[Stored items]
• • •

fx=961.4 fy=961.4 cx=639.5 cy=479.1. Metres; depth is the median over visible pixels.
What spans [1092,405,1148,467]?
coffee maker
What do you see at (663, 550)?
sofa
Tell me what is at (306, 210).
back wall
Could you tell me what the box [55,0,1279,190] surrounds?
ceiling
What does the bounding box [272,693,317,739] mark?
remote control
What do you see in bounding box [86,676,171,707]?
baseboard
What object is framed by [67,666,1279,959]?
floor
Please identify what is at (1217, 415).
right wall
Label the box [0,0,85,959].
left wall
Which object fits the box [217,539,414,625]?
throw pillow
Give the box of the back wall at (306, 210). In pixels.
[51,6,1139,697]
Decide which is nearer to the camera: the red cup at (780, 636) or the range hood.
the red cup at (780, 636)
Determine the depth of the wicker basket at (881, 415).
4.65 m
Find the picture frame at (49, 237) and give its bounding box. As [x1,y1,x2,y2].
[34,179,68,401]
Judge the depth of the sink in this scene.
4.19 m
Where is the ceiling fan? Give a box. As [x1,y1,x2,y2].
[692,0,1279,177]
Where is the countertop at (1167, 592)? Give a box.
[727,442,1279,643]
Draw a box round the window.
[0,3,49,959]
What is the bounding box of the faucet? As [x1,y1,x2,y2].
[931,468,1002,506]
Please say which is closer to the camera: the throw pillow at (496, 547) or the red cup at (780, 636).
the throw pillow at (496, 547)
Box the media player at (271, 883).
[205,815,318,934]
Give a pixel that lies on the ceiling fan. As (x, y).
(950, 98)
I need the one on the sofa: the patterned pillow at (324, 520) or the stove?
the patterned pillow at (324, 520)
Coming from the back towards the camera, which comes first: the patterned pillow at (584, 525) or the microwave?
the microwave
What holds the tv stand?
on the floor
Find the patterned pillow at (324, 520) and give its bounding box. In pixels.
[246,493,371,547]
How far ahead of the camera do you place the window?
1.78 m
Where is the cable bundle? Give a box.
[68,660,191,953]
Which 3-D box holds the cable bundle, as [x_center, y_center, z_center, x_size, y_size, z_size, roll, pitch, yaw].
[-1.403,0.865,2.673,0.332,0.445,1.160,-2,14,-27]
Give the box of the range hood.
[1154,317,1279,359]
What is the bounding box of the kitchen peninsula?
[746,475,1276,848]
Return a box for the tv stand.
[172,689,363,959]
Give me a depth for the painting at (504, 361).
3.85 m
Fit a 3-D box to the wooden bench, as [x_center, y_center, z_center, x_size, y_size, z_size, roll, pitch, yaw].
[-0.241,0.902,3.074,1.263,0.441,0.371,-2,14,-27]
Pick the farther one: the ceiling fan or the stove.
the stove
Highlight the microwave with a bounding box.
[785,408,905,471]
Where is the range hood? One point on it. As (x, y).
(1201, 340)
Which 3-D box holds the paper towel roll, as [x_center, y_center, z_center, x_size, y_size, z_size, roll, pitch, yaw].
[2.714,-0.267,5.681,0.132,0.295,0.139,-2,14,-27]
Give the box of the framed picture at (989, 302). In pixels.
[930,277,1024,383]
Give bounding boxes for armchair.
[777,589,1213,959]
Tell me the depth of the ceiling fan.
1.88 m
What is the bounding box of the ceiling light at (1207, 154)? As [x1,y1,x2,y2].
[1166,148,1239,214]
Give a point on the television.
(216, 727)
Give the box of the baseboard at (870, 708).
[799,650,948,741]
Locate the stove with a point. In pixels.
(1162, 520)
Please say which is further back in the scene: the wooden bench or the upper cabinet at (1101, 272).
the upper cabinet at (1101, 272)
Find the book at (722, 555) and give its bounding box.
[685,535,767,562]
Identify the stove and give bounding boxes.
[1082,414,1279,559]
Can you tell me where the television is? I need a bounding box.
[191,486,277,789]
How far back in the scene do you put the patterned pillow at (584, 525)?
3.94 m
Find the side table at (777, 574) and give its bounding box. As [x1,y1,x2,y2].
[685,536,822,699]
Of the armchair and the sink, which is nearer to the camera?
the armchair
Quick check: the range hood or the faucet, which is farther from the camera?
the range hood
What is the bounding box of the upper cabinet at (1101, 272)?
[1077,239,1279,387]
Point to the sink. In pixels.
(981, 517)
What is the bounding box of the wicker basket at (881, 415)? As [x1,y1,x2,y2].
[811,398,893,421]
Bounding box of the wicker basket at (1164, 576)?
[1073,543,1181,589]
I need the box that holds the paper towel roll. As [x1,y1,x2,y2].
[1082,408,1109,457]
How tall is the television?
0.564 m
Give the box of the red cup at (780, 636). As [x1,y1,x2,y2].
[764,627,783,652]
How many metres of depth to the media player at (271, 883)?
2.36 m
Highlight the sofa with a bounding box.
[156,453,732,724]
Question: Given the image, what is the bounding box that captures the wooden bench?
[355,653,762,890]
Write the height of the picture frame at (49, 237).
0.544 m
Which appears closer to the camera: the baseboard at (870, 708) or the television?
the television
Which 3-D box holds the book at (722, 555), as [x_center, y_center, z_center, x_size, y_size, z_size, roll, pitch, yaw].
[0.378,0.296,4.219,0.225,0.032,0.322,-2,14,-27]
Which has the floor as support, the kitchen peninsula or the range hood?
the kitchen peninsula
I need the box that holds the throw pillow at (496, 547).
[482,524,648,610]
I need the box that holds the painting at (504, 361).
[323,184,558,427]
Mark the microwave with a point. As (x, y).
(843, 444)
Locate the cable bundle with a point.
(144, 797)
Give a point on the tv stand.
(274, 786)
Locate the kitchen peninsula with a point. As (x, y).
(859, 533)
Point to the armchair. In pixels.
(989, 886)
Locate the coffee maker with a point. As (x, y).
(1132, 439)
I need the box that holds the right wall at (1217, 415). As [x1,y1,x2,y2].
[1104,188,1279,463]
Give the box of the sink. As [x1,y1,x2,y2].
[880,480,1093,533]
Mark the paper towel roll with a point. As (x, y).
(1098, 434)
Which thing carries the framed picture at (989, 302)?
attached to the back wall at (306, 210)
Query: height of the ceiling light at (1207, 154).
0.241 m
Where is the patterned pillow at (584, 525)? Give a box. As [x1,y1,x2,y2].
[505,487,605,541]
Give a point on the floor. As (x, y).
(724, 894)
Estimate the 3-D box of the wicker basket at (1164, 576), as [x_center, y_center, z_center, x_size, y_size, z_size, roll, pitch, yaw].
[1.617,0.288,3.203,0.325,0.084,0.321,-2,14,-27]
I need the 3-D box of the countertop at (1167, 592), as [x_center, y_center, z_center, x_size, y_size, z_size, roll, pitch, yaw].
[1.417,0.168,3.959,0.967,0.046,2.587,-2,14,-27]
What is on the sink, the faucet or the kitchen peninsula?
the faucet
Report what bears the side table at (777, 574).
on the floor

• • •

# Work item
Retype each record above so that every word stays exactly the same.

# Response area
fx=961.4 fy=961.4 cx=639.5 cy=479.1. Metres; depth is the median over visible pixels.
What spans [1092,405,1148,467]?
coffee maker
What do you see at (663, 550)?
sofa
Tell me what is at (306, 210).
back wall
Could you tell me what the box [55,0,1279,190] surrounds?
ceiling
What does the bounding box [272,693,317,739] mark?
remote control
What do you see in bounding box [86,676,171,707]?
baseboard
What object is framed by [67,666,1279,959]?
floor
Please identify what is at (1217, 415).
right wall
Label the box [0,0,85,959].
left wall
Which object fits the box [217,539,414,625]?
throw pillow
Give the box of the back wall at (306, 210). In pixels.
[51,6,1139,697]
Decide which is nearer to the camera: the red cup at (780, 636) or the range hood.
the red cup at (780, 636)
Determine the depth of the wicker basket at (881, 415).
4.65 m
Find the picture frame at (49, 237) and give its bounding box. As [x1,y1,x2,y2].
[34,179,68,401]
Judge the depth of the sink in this scene.
4.19 m
Where is the ceiling fan? Give a box. As [x1,y1,x2,y2].
[692,0,1279,177]
Where is the countertop at (1167, 592)? Give a box.
[727,442,1279,643]
Draw a box round the window.
[0,3,49,959]
What is the bounding box of the faucet? As [x1,y1,x2,y2].
[931,468,1002,506]
Please say which is closer to the camera: the throw pillow at (496, 547) or the red cup at (780, 636).
the throw pillow at (496, 547)
Box the media player at (271, 883).
[205,815,318,934]
Give a pixel that lies on the ceiling fan. As (x, y).
(950, 98)
I need the one on the sofa: the patterned pillow at (324, 520) or the stove?
the patterned pillow at (324, 520)
Coming from the back towards the camera, which comes first: the patterned pillow at (584, 525) or the microwave?
the microwave
What holds the tv stand?
on the floor
Find the patterned pillow at (324, 520) and give its bounding box. In pixels.
[246,493,371,547]
How far ahead of the camera do you place the window?
1.78 m
Where is the cable bundle? Give a box.
[68,660,191,953]
Which 3-D box holds the cable bundle, as [x_center, y_center, z_center, x_size, y_size, z_size, roll, pitch, yaw].
[-1.403,0.865,2.673,0.332,0.445,1.160,-2,14,-27]
Give the box of the range hood.
[1154,317,1279,359]
What is the bounding box of the kitchen peninsula?
[746,475,1276,848]
Return a box for the tv stand.
[172,689,363,959]
Give me a depth for the painting at (504, 361).
3.85 m
Fit a 3-D box to the wooden bench, as [x_center, y_center, z_center, x_size, y_size, z_size, roll, pitch, yaw].
[-0.241,0.902,3.074,1.263,0.441,0.371,-2,14,-27]
Pick the farther one: the ceiling fan or the stove.
the stove
Highlight the microwave with a bounding box.
[785,408,905,471]
Where is the range hood? One point on it. As (x, y).
(1201, 340)
Which 3-D box holds the paper towel roll, as [x_center, y_center, z_center, x_size, y_size, z_size, roll, pitch, yaw].
[2.714,-0.267,5.681,0.132,0.295,0.139,-2,14,-27]
Give the box of the framed picture at (989, 302). In pixels.
[930,277,1024,383]
Give bounding boxes for armchair.
[777,589,1213,959]
Tell me the depth of the ceiling fan.
1.88 m
What is the bounding box of the ceiling light at (1207, 154)? As [x1,y1,x2,y2].
[1166,148,1239,214]
Give a point on the television.
(216, 727)
Give the box of the baseboard at (870, 708).
[799,650,948,741]
Locate the stove with a point. In pixels.
(1162, 520)
Please say which is further back in the scene: the wooden bench or the upper cabinet at (1101, 272).
the upper cabinet at (1101, 272)
Find the book at (722, 555) and give its bounding box.
[685,535,767,562]
Identify the stove and give bounding boxes.
[1082,414,1279,559]
Can you tell me where the television is? I need a bounding box.
[191,486,277,789]
How far back in the scene do you put the patterned pillow at (584, 525)?
3.94 m
Find the side table at (777, 574) and give its bounding box. As [x1,y1,x2,y2].
[685,536,822,699]
Of the armchair and the sink, which is nearer to the camera?
the armchair
Quick check: the range hood or the faucet, which is farther from the camera?
the range hood
What is the bounding box of the upper cabinet at (1101, 272)?
[1077,239,1279,387]
Point to the sink. In pixels.
(981, 517)
What is the bounding box of the wicker basket at (881, 415)? As [x1,y1,x2,y2].
[811,398,893,421]
Bounding box of the wicker basket at (1164, 576)?
[1073,543,1181,589]
I need the box that holds the paper towel roll. As [x1,y1,x2,y2].
[1082,408,1109,457]
How tall is the television?
0.564 m
Give the box of the red cup at (780, 636). As [x1,y1,x2,y2].
[764,627,783,652]
How many metres of depth to the media player at (271, 883)?
2.36 m
Highlight the sofa with a bounding box.
[156,453,732,724]
Question: Given the image, what is the bounding box that captures the wooden bench?
[355,653,762,890]
Write the height of the picture frame at (49, 237).
0.544 m
Which appears closer to the camera: the baseboard at (870, 708) or the television?
the television
Which 3-D box holds the book at (722, 555), as [x_center, y_center, z_center, x_size, y_size, z_size, roll, pitch, yaw].
[0.378,0.296,4.219,0.225,0.032,0.322,-2,14,-27]
Which has the floor as support, the kitchen peninsula or the range hood?
the kitchen peninsula
I need the box that holds the throw pillow at (496, 547).
[482,524,648,610]
I need the box that holds the painting at (504, 361).
[323,184,558,427]
Mark the microwave with a point. As (x, y).
(843, 444)
Locate the cable bundle with a point.
(144, 797)
Give a point on the tv stand.
(274, 786)
Locate the kitchen peninsula with a point. As (x, y).
(859, 533)
Point to the armchair. In pixels.
(989, 886)
Locate the coffee maker with a point. As (x, y).
(1132, 439)
I need the box that holds the right wall at (1217, 415). As [x1,y1,x2,y2].
[1104,188,1279,463]
Give the box of the sink. As [x1,y1,x2,y2].
[880,480,1093,533]
Mark the paper towel roll with a point. As (x, y).
(1098, 434)
Which thing carries the framed picture at (989, 302)?
attached to the back wall at (306, 210)
Query: height of the ceiling light at (1207, 154).
0.241 m
Where is the patterned pillow at (584, 525)? Give a box. As [x1,y1,x2,y2].
[505,487,605,541]
Give a point on the floor. As (x, y).
(724, 894)
Estimate the 3-D box of the wicker basket at (1164, 576), as [x_center, y_center, z_center, x_size, y_size, z_size, roll, pitch, yaw].
[1.617,0.288,3.203,0.325,0.084,0.321,-2,14,-27]
I need the 3-D box of the countertop at (1167, 592), as [x_center, y_center, z_center, x_size, y_size, z_size, roll, pitch, yaw].
[1.417,0.168,3.959,0.967,0.046,2.587,-2,14,-27]
What is on the sink, the faucet or the kitchen peninsula?
the faucet
Report what bears the side table at (777, 574).
on the floor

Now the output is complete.